-- PROBLEM DESCRIPTION --
Output the data in full and exactly as presented.

-- EXERCISE MATERIALS --
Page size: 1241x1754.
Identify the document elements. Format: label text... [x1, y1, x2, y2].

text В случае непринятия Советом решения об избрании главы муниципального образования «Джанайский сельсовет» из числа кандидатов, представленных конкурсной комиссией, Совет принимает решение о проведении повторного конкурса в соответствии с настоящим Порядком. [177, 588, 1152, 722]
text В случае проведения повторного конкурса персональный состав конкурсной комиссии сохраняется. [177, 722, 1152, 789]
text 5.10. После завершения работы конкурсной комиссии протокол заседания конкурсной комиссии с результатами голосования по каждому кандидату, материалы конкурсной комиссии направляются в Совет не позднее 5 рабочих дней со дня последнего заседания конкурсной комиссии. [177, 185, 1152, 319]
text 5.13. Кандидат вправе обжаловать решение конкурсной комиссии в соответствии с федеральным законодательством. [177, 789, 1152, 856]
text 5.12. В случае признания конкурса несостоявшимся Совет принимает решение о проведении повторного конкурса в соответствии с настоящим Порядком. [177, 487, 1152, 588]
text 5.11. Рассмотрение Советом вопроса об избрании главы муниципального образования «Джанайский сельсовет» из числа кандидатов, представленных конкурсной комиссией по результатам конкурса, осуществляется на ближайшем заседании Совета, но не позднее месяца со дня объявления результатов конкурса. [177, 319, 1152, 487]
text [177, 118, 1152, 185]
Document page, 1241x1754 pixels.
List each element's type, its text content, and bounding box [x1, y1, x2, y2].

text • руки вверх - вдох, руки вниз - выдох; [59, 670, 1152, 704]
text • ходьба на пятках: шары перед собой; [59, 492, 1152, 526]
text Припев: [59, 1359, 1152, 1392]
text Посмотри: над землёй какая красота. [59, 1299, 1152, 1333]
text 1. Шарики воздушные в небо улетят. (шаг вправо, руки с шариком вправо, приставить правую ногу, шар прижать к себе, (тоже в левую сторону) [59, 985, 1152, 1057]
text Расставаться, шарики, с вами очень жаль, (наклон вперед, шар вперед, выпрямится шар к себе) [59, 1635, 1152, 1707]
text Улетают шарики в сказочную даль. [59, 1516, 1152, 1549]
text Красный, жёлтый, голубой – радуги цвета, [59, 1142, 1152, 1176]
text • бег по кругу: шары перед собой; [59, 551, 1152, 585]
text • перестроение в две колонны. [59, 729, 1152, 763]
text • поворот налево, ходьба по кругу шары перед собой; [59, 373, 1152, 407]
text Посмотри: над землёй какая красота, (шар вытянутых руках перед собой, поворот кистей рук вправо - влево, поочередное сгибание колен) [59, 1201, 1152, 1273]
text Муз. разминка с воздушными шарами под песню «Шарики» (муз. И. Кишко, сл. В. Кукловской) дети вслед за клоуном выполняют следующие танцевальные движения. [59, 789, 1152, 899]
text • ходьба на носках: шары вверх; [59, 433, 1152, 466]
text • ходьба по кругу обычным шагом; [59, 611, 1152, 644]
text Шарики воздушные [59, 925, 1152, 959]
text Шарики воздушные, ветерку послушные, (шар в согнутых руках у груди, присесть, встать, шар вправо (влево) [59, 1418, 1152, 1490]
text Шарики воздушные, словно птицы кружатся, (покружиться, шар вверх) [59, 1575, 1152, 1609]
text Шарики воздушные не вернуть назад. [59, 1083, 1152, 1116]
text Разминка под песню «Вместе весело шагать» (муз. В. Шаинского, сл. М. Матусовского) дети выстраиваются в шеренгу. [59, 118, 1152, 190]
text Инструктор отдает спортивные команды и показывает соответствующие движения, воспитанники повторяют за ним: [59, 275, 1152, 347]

-- SOLUTION TO THIS EXERCISE --
Page size: 1241x1754.
Identify the document elements. Format: label text... [x1, y1, x2, y2].

text В случае непринятия Советом решения об избрании главы муниципального образования «Джанайский сельсовет» из числа кандидатов, представленных конкурсной комиссией, Совет принимает решение о проведении повторного конкурса в соответствии с настоящим Порядком. [177, 588, 1152, 722]
text В случае проведения повторного конкурса персональный состав конкурсной комиссии сохраняется. [177, 722, 1152, 789]
text 5.10. После завершения работы конкурсной комиссии протокол заседания конкурсной комиссии с результатами голосования по каждому кандидату, материалы конкурсной комиссии направляются в Совет не позднее 5 рабочих дней со дня последнего заседания конкурсной комиссии. [177, 185, 1152, 319]
text 5.13. Кандидат вправе обжаловать решение конкурсной комиссии в соответствии с федеральным законодательством. [177, 789, 1152, 856]
text 5.12. В случае признания конкурса несостоявшимся Совет принимает решение о проведении повторного конкурса в соответствии с настоящим Порядком. [177, 487, 1152, 588]
text 5.11. Рассмотрение Советом вопроса об избрании главы муниципального образования «Джанайский сельсовет» из числа кандидатов, представленных конкурсной комиссией по результатам конкурса, осуществляется на ближайшем заседании Совета, но не позднее месяца со дня объявления результатов конкурса. [177, 319, 1152, 487]
text [177, 118, 1152, 185]
Document page, 1241x1754 pixels.
List each element's type, its text content, and bounding box [x1, y1, x2, y2].

text • руки вверх - вдох, руки вниз - выдох; [59, 670, 1152, 704]
text • ходьба на пятках: шары перед собой; [59, 492, 1152, 526]
text Припев: [59, 1359, 1152, 1392]
text Посмотри: над землёй какая красота. [59, 1299, 1152, 1333]
text 1. Шарики воздушные в небо улетят. (шаг вправо, руки с шариком вправо, приставить правую ногу, шар прижать к себе, (тоже в левую сторону) [59, 985, 1152, 1057]
text Расставаться, шарики, с вами очень жаль, (наклон вперед, шар вперед, выпрямится шар к себе) [59, 1635, 1152, 1707]
text Улетают шарики в сказочную даль. [59, 1516, 1152, 1549]
text Красный, жёлтый, голубой – радуги цвета, [59, 1142, 1152, 1176]
text • бег по кругу: шары перед собой; [59, 551, 1152, 585]
text • перестроение в две колонны. [59, 729, 1152, 763]
text • поворот налево, ходьба по кругу шары перед собой; [59, 373, 1152, 407]
text Посмотри: над землёй какая красота, (шар вытянутых руках перед собой, поворот кистей рук вправо - влево, поочередное сгибание колен) [59, 1201, 1152, 1273]
text Муз. разминка с воздушными шарами под песню «Шарики» (муз. И. Кишко, сл. В. Кукловской) дети вслед за клоуном выполняют следующие танцевальные движения. [59, 789, 1152, 899]
text • ходьба на носках: шары вверх; [59, 433, 1152, 466]
text • ходьба по кругу обычным шагом; [59, 611, 1152, 644]
text Шарики воздушные [59, 925, 1152, 959]
text Шарики воздушные, ветерку послушные, (шар в согнутых руках у груди, присесть, встать, шар вправо (влево) [59, 1418, 1152, 1490]
text Шарики воздушные, словно птицы кружатся, (покружиться, шар вверх) [59, 1575, 1152, 1609]
text Шарики воздушные не вернуть назад. [59, 1083, 1152, 1116]
text Разминка под песню «Вместе весело шагать» (муз. В. Шаинского, сл. М. Матусовского) дети выстраиваются в шеренгу. [59, 118, 1152, 190]
text Инструктор отдает спортивные команды и показывает соответствующие движения, воспитанники повторяют за ним: [59, 275, 1152, 347]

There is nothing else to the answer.